# 65 GTO crazy coil springs...........



## bootleggerjim (Apr 12, 2019)

I'm doing a frame off on my 65...its been apart for many years.....body back on and new suspension parts but old springs from and rear....Put the motor and trans back in and the front end didn't drop a 1/2in....its like the springs front and rear are super stiff now.....I'm a retired machine shop owner and know a little about steel, but I think my springs are possessed.......so anyone ever have this happen....thanks guys...........Happy Motoring........


----------



## roger1 (Jun 25, 2020)

Do you have stock type rubber control arm bushings? If so, did you leave the bolts loose? You aren't supposed to tighten them until the car has everything installed and ready to drive.
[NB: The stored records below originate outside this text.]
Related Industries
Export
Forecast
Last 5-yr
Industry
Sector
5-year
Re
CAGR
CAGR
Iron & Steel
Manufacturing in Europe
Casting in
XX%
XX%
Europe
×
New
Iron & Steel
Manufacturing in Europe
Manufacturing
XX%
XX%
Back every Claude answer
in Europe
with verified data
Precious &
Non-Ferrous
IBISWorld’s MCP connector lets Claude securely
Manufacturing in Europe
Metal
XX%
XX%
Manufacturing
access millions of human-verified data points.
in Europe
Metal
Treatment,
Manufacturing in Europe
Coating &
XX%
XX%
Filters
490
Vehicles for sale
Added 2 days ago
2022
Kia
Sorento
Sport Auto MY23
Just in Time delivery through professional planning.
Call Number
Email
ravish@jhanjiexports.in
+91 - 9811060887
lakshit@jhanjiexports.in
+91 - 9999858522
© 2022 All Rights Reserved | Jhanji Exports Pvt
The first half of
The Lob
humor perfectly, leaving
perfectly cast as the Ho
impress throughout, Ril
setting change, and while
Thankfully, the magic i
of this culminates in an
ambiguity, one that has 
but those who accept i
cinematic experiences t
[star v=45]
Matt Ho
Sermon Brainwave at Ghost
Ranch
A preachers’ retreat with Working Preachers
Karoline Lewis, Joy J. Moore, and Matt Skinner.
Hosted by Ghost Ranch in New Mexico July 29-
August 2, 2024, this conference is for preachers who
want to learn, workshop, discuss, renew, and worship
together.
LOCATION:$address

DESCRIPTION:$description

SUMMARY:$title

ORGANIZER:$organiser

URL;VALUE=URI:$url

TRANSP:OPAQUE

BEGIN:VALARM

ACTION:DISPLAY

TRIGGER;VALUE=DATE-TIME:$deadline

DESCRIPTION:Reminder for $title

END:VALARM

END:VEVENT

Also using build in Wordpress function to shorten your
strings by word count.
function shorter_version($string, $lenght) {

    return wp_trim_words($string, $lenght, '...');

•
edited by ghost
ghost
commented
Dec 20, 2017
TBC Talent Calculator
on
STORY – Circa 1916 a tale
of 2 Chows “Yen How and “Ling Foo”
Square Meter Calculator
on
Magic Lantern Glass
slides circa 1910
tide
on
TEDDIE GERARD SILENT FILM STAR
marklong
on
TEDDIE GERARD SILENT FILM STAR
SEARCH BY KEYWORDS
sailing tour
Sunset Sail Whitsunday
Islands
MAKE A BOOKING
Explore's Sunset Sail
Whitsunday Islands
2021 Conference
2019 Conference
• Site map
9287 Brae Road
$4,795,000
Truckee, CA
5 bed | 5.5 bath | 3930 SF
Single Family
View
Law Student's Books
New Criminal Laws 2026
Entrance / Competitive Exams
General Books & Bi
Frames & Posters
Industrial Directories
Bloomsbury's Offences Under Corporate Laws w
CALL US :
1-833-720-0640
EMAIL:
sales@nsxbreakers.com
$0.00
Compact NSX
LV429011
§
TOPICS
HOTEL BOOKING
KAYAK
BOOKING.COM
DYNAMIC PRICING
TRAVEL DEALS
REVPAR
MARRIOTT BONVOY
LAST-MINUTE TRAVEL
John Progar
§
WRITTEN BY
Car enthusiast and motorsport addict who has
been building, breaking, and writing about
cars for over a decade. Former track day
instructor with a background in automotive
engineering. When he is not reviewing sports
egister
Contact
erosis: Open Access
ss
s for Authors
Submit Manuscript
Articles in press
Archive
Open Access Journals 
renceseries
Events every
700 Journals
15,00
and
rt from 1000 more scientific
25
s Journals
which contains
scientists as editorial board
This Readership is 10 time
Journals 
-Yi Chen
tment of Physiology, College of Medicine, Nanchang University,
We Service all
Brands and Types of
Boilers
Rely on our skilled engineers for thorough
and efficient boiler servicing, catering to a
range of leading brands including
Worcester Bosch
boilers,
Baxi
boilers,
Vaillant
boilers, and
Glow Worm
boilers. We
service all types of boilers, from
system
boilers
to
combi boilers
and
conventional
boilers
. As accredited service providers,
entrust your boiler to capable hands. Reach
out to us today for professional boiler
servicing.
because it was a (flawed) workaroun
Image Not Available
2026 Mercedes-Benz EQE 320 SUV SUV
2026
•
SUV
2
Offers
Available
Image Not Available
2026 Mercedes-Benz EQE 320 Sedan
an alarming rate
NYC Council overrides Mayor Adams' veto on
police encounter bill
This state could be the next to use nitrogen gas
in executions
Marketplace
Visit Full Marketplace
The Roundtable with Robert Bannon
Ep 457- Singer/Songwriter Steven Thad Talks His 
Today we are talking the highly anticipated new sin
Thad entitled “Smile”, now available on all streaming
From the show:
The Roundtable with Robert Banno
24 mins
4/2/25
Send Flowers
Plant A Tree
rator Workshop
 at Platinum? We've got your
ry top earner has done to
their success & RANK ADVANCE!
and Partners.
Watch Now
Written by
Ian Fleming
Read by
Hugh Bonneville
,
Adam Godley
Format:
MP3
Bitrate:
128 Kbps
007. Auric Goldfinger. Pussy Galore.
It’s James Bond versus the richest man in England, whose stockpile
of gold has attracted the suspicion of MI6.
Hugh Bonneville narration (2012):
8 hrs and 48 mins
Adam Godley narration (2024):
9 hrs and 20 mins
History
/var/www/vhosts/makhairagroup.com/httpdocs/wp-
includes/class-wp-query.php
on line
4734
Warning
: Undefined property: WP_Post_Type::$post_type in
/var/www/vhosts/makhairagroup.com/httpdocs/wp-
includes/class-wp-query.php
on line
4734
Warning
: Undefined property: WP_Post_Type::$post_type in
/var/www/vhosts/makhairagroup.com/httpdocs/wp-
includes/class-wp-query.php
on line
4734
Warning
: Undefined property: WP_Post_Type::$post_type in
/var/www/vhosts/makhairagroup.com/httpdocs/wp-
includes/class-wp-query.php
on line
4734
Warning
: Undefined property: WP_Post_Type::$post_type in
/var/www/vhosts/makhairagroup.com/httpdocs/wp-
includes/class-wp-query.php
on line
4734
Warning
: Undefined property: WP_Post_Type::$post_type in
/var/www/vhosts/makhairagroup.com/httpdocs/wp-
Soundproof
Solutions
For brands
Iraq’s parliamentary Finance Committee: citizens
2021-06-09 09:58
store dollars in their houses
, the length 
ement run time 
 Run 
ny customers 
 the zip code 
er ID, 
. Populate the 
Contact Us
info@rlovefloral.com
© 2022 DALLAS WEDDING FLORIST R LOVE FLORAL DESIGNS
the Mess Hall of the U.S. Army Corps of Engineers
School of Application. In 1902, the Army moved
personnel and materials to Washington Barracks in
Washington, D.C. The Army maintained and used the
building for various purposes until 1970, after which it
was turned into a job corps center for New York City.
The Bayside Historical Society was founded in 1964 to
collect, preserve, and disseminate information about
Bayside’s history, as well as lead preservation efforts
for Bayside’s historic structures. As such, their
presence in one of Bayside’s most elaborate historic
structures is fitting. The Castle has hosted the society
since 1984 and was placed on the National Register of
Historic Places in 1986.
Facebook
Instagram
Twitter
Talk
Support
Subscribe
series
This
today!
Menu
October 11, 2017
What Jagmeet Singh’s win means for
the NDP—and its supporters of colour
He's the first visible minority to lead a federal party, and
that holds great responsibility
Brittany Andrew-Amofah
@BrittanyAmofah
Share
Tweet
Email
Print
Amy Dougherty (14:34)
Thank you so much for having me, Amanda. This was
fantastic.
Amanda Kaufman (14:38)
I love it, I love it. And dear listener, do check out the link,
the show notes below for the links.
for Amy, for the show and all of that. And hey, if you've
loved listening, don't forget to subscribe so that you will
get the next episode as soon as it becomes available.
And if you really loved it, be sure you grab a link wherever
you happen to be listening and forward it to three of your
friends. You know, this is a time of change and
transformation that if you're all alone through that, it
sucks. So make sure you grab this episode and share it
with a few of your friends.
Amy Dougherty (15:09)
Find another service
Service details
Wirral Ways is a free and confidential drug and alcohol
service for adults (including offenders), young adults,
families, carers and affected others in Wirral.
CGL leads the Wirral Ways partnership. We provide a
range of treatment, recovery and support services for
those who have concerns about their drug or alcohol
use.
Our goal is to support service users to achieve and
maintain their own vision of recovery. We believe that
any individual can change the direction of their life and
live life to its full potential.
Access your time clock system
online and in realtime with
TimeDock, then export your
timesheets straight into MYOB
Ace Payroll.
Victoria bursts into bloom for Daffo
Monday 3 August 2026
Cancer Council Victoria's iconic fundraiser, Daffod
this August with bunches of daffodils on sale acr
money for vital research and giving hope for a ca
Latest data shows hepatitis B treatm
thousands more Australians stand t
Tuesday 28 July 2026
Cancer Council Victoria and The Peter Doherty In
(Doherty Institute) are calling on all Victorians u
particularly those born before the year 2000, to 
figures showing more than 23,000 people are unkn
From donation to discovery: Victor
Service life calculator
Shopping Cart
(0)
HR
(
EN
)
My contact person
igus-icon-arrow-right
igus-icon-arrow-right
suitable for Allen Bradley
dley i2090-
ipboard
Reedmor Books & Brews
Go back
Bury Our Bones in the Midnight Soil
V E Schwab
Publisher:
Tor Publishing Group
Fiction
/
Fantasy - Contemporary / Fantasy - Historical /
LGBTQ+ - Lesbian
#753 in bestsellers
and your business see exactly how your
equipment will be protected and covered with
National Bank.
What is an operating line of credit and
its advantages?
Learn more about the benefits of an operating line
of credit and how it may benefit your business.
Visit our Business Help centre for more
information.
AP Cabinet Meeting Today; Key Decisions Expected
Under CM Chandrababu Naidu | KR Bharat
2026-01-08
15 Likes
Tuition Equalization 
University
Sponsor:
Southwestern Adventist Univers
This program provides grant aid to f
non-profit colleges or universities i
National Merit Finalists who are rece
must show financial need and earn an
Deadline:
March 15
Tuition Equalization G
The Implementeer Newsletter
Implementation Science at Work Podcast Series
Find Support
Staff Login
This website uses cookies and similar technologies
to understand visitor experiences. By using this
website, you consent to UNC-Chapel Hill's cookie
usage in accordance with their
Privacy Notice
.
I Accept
You can pre-tighten urethane control arm bushings since they work differently than the stock-type.


----------



## bootleggerjim (Apr 12, 2019)

I'll check that tomorrow....very good info too....I did replace the upper and lower control arms with the tube steel kind.....thanks.....


----------



## armyadarkness (Dec 7, 2020)

I have a 67 with new tubular arms all the way around. I also did the springs and none of this should matter. Silly assumption on my part, but did you drive the car afterward, or at least rock it up and down aggressively? If you jack up a car and then lower it, it'll sit a few inches higher until it settles in from driving.

BTW, front springs are usually whooped and can allow the tire to bottom out in the wheel well. You had the golden opportunity to change them. Is there a reason why you didn't? Just curious.


----------